=== Task instructions ===
**1)** Copy the stretch of the article on The Death of the Necromancer from "The Death of the Necromancer is" through "for Best Novel.".
**2)** Summarize the article on The Death of the Necromancer in two sentences.

[Opening Passage to read section]

The Death of the Necromancer
- Author: Martha Wells
- Language: English
- Series: Ile-Rien
- Genre: Fantasy
- Publisher: Eos Press/HarperCollins
- Publication date: 1998
- Publication place: United States of America
- Media type: Print
- Pages: 359 (Hardcover)
- ISBN: 978-0380973347
- Preceded by: The Element of Fire
- Followed by: The Wizard Hunters

= The Death of the Necromancer =

1998 fantasy novel by Martha Wells

The Death of the Necromancer is a 1998 fantasy novel by Martha Wells. It was first published by Eos/HarperCollins.

==Synopsis==

In the city of Vienne in the land of Ile-Rien, master criminal Nicolas Valiarde discovers that his elaborate plans for revenge are being disrupted by the return of a supernatural menace from centuries past.

==Reception==

The Death of the Necromancer was a finalist for the 1999 Nebula Award for Best Novel.

Kirkus Reviews considered it to be "thoroughly engaging", with "splendid plotting and characters and agreeably varied magics".

At SF Site, Steven H. Silver judged the plot to be "relatively simple", and in particular questioned the likelihood of Valiarde taking years to construct both a criminal empire and an entire separate persona as part of his planned revenge, only to be distracted at the last minute by the seemingly uninvolved Doctor Octave; Silver did, however, laud Wells for having created characters and a setting that "retain the readers' attention", and for avoiding a "comedy of errors" situation, ultimately stating that the novel was "worth reading".

==Background==

Wells has stated that her portrayal of Valiarde was based on her desire to "write a protagonist who in most books like this would be the antagonist, if not the outright villain."

The novel has a Sherlock Holmes theme, with Valiarde being based on Professor Moriarty, his assistant Reynard Morane being based on Sebastian Moran, his law-enforcement nemeses Inspector Ronsarde and Doctor Halle being based on Holmes and Doctor Watson, and his companion Madeline being based on Irene Adler ("but also Ellen Terry and Sarah Bernhardt").

[Closing Passage to read section]
[Opening Provided records section]

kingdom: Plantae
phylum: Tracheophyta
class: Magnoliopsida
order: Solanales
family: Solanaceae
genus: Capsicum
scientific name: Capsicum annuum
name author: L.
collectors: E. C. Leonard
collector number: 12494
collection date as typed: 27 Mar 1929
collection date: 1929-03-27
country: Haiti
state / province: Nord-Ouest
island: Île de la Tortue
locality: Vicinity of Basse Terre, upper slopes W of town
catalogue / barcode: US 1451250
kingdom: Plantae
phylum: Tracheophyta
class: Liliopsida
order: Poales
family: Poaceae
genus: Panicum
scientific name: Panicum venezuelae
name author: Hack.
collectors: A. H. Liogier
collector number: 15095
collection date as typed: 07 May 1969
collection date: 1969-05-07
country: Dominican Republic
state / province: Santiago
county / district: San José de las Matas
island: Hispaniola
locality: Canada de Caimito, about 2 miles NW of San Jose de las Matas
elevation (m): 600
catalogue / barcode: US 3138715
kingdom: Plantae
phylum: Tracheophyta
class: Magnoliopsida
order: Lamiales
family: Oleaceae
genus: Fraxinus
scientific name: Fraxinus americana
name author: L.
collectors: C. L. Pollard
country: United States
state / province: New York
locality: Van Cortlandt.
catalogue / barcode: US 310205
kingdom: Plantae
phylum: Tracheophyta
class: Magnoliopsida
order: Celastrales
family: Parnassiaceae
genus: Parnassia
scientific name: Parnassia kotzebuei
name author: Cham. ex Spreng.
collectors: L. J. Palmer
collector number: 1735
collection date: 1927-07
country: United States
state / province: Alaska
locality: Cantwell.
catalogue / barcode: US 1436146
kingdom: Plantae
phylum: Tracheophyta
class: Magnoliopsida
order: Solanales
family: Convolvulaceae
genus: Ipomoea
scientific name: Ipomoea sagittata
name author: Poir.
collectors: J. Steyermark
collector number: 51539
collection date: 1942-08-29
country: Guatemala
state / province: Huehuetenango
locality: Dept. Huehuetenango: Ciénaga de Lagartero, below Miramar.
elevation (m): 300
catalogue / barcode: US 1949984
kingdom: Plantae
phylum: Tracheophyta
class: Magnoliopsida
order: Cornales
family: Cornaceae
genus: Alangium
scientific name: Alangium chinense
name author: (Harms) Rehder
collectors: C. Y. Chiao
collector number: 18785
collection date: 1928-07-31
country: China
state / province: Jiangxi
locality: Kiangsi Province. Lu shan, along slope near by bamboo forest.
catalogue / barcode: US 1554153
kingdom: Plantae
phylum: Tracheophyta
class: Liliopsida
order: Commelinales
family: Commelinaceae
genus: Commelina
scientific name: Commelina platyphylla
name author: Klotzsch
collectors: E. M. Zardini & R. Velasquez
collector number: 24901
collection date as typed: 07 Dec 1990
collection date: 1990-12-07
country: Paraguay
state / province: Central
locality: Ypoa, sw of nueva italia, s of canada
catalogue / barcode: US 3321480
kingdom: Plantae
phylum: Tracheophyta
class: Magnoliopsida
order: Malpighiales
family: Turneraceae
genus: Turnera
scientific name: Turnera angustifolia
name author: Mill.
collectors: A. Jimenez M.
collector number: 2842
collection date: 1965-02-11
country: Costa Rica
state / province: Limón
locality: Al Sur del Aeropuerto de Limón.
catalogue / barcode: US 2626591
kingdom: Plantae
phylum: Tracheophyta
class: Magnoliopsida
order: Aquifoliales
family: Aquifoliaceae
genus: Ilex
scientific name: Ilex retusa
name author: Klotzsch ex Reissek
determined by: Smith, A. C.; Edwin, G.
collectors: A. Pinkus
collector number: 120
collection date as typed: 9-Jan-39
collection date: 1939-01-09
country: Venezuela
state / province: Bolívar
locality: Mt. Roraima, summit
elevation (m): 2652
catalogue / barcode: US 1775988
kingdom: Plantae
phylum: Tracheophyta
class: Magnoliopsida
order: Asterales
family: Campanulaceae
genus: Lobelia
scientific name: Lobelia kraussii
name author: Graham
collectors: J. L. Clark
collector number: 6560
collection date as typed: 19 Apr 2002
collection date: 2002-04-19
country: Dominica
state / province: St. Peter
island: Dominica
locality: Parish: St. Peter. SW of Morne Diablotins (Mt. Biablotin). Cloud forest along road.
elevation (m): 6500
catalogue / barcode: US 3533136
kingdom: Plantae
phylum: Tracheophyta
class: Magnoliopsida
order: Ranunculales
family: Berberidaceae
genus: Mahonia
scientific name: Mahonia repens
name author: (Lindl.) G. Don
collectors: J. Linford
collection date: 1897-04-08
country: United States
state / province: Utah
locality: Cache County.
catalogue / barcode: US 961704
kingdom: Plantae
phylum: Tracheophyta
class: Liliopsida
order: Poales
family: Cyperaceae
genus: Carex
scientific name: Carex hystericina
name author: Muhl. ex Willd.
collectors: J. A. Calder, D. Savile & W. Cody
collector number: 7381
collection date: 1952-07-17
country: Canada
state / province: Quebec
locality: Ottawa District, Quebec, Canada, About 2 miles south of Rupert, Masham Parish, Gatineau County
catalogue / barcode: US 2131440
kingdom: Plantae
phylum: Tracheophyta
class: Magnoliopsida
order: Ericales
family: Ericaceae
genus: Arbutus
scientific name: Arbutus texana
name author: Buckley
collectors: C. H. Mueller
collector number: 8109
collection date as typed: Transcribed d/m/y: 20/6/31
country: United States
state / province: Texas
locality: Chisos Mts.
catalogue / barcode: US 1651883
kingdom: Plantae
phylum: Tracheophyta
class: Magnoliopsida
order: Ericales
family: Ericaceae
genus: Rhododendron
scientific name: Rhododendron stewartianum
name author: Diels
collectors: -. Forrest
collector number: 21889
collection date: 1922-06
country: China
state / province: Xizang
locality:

[Closing Provided records section]

=== Answers for the exercise ===
**1)**
The Death of the Necromancer is a 1998 fantasy novel by Martha Wells. It was first published by Eos/HarperCollins.

==Synopsis==

In the city of Vienne in the land of Ile-Rien, master criminal Nicolas Valiarde discovers that his elaborate plans for revenge are being disrupted by the return of a supernatural menace from centuries past.

==Reception==

The Death of the Necromancer was a finalist for the 1999 Nebula Award for Best Novel.

**2)** The Death of the Necromancer is a 1998 fantasy novel by Martha Wells, first published by Eos/HarperCollins, in which master criminal Nicolas Valiarde finds his plans for revenge in the city of Vienne disrupted by the return of a supernatural menace from centuries past. The novel was a finalist for the 1999 Nebula Award for Best Novel, and it has a Sherlock Holmes theme, with Valiarde based on Professor Moriarty and his law-enforcement nemeses based on Holmes and Doctor Watson.